Tres de las madres que sostienen día a día el proyecto: la instructora Yilian Vázquez Barceló; Ana Rosa Sánchez Torriente, madre de Alexa Richard Sánchez (5 años, escuela Marta Abreu); y Niurka Hernández Varona, abuela de Kerlys Casaña Arteaga (8 años, escuela Jesús Suárez Gayol)
PADRES QUE SOSTIENEN EL PROYECTO
Para Katherine García Vizcaíno, madre de Aitana, de seis años, traer a su hija a Sangre Gitana fue casi una decisión natural. Ella misma bailó desde los nueve años y lo conoce desde dentro. “Vi aptitudes: improvisaba, oía canciones e inventaba pasitos. La llevé a ver funciones, hablé con la directora y hasta hoy”.
“Estoy encantada de que la niña siga y llegue a donde me hubiera gustado llegar a mí”, confiesa. Para ella, el arte también es una forma de protección: “El mundo ha cambiado mucho. Quiero que tenga cultura, que sepa moverse en este medio, hasta que tenga la edad de decidir qué quiere hacer con su vida”.
Yilian Vázquez Barceló, instructora de teatro y madre de Patricia Viamontes, de siete años, aporta otra mirada. Patricia comenzó en Sangre Gitana con solo tres añitos. Desde su experiencia profesional, Yilian apoya el trabajo del grupo y a su directora. “La danza y el teatro se relacionan mucho. Trabajamos los sentimientos y las emociones, llevamos la vida cotidiana a la escena para que ellas logren transmitir”, explica.
A las niñas no solo se les enseña flamenco: también se les educa el oído, el gusto musical y la expresión corporal. “Se les muestra que no todo es reguetón, que existe otra música y otras formas de decir”, añade.
Karol, Premio de Interpretación Femenina.

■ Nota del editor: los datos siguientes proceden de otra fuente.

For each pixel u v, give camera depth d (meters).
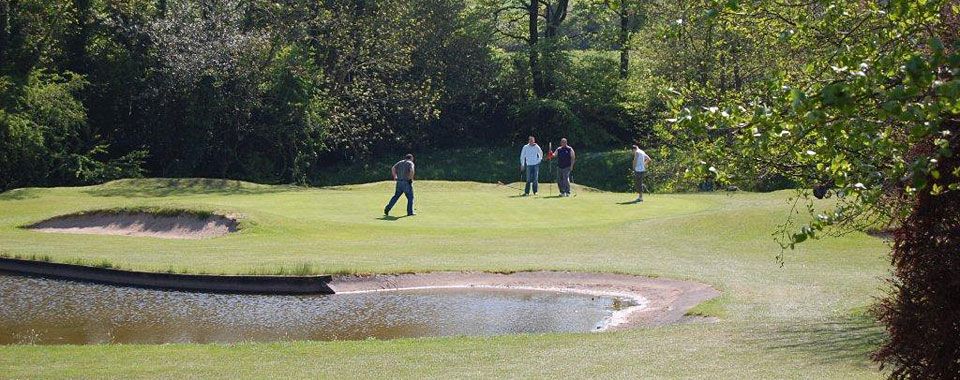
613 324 21.56
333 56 68.44
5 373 13.67
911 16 9.02
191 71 61.38
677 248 30.31
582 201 41.72
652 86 57.62
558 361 14.19
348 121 68.94
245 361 14.71
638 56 74.12
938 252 9.38
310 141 66.00
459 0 74.75
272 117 64.75
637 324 21.39
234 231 33.22
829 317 18.41
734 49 41.84
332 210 38.19
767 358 13.75
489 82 77.62
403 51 68.56
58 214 36.50
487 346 15.88
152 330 21.02
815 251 28.45
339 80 68.19
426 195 43.59
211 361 14.73
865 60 8.59
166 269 26.38
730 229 32.50
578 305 23.84
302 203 40.03
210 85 62.06
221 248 30.19
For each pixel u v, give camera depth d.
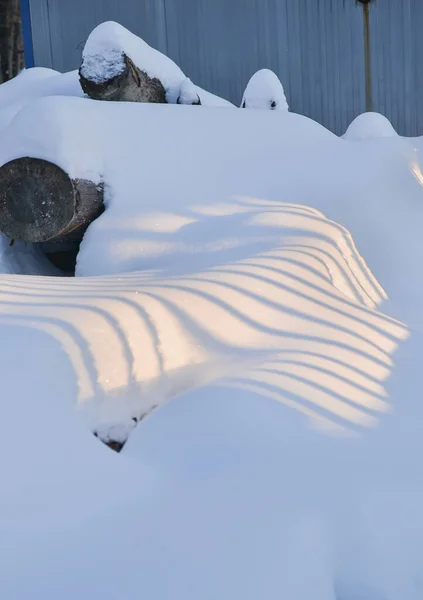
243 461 2.53
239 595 1.92
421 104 13.23
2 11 12.01
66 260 6.89
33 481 2.20
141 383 2.92
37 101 5.67
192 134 6.41
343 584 2.11
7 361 2.57
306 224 5.31
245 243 5.10
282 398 2.92
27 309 3.10
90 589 1.89
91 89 7.46
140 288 3.69
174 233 5.38
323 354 3.43
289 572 2.03
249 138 6.79
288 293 4.04
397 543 2.22
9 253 6.28
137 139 6.00
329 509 2.29
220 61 12.17
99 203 5.74
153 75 8.15
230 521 2.20
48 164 5.45
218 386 2.98
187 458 2.57
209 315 3.52
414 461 2.66
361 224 5.97
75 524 2.11
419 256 5.80
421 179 7.46
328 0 12.44
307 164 6.70
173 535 2.12
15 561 1.94
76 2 11.77
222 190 6.02
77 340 2.83
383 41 12.81
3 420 2.33
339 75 12.72
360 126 10.42
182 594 1.90
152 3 11.83
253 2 12.15
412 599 2.07
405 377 3.45
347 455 2.63
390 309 5.00
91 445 2.44
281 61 12.38
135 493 2.31
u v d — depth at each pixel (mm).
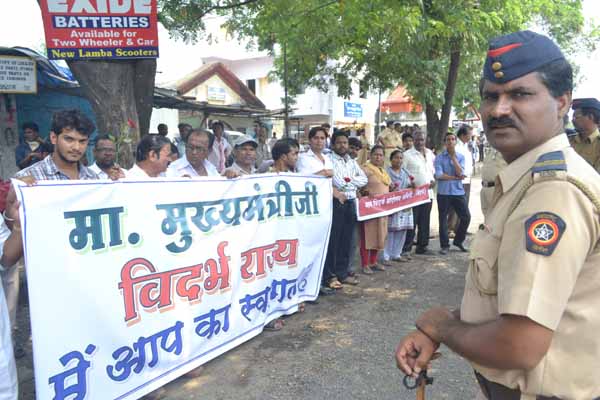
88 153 11359
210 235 3350
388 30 7113
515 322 981
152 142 3758
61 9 4523
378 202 5676
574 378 1059
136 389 2814
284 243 4176
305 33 8633
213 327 3383
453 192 6781
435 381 3254
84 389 2518
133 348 2793
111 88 4926
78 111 3230
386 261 6309
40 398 2320
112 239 2691
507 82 1114
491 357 1046
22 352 3580
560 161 1063
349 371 3395
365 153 9953
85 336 2525
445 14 7164
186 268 3152
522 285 978
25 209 2303
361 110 28078
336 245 5199
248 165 4832
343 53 10125
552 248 964
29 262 2297
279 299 4180
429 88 9359
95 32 4680
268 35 10609
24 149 7961
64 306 2428
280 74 13281
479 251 1193
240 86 22594
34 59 8531
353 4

UN LAURO QUE CONFIRMA EL CAMINO
Hay algo de antiguo y de nuevo en estas niñas de inspiración flamenca. En el golpe del tacón que aún no pesa, en los brazos pequeños que aprenden a dibujar el aire, conviven la memoria de una danza centenaria y la frescura de la infancia. Bailan con flores imaginarias, con faldas que giran como juegos, y convierten el escenario en un patio común donde caben la rumba, la guajira y el eco lejano de Andalucía. No imitan: interpretan. No representan mujeres, sino niñas que sienten, sueñan y descubren en el baile una manera de nombrarse.
Para Dianaris, la directora, cada premio confirma un camino que ha debido sostenerse muchas veces a contracorriente. Sin sede fija, Sangre Gitana ha encontrado en el Teatro Principal un espacio esencial para su crecimiento. “El Teatro se ha vuelto nuestra casa. Aquí ensayamos, aquí crecemos y aquí las niñas aprenden lo que significa el respeto por el escenario”, agradece.
Más allá de la técnica, ella defiende una formación integral.
“Aquí se aprende disciplina, responsabilidad y amor por el arte. Yo cuido mucho que las niñas vivan su infancia, que no quemen etapas, que entiendan que el escenario también es un espacio de educación”, explica.
Así crece entre ensayos compartidos, apoyo familiar y una comunidad que respalda: “Sangre Gitana sin los padres y sin los niños no sería nada. Ellos son mi mano derecha, izquierda y los dos pies”, insiste. Las voces de sus niñas (porque en estos momentos no hay ningún varón) y de quienes las acompañan revelan cómo el arte puede ser refugio, escuela y futuro.